▶ [Excerpt to read]
++++++

Sycophantic behavior in AI affects us all, say researchers

vegeta@lemmy.world · 7 hours ago

Sycophantic behavior in AI affects us all, say researchers

OwOarchist@pawb.social · edit-2 5 hours ago

The crazy thing is that the technology isn’t naturally sycophantic on its own. It can generate any kind of text at all; it doesn’t have to generate fawningly sycophantic text.

Where that comes from is the ‘hidden prompt’ every major AI company puts into their AI. In addition to the prompt you send, the interface also sends it other prompts that you don’t see, telling it things like ‘be polite, agreeable, and helpful’, ‘avoid profanity’, ‘respond like a knowledgeable expert’, and ‘refuse to generate anything copyrighted, sexually explicit, or violent’, etc, etc, etc. And these hidden prompts define much of the AI’s behavior and “personality”. To some degree, this is necessary for it to be an even vaguely useful tool, and these hidden prompts help it pass various tests. Some LLMs, if you ask them to, will repeat their hidden prompt to you so you can see what it’s actually being asked to do.

And either because it drives engagement … or just because the CEO types in charge of these decisions love sycophantic behavior so much, the sycophantic fawning is specifically asked for in these hidden prompts.

AI doesn’t have to be like this. The companies making AI are deliberately making it sycophantic.

arcine@jlai.lu · 18 minutes ago

It also comes from the human supervised training, sycophantic responses are more likely to be marked as appropriate, which makes them more likely.

++++++

Reproduce everything in the thread on sycophantic AI from "arcine@jlai.lu · 18" down to "them more likely.", word for word.

▶ [Extracted entries]
++++++

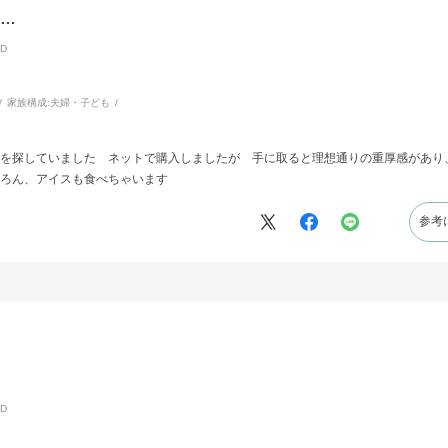
…
D
家族構成:
夫婦・子ども
を探していました ネットで購入しましたが 手に取ると理想通りの重厚感があり
ろん、アイスも食べちゃいます
参考
D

++++++

▶ [Solution for this task]
arcine@jlai.lu · 18 minutes ago

It also comes from the human supervised training, sycophantic responses are more likely to be marked as appropriate, which makes them more likely.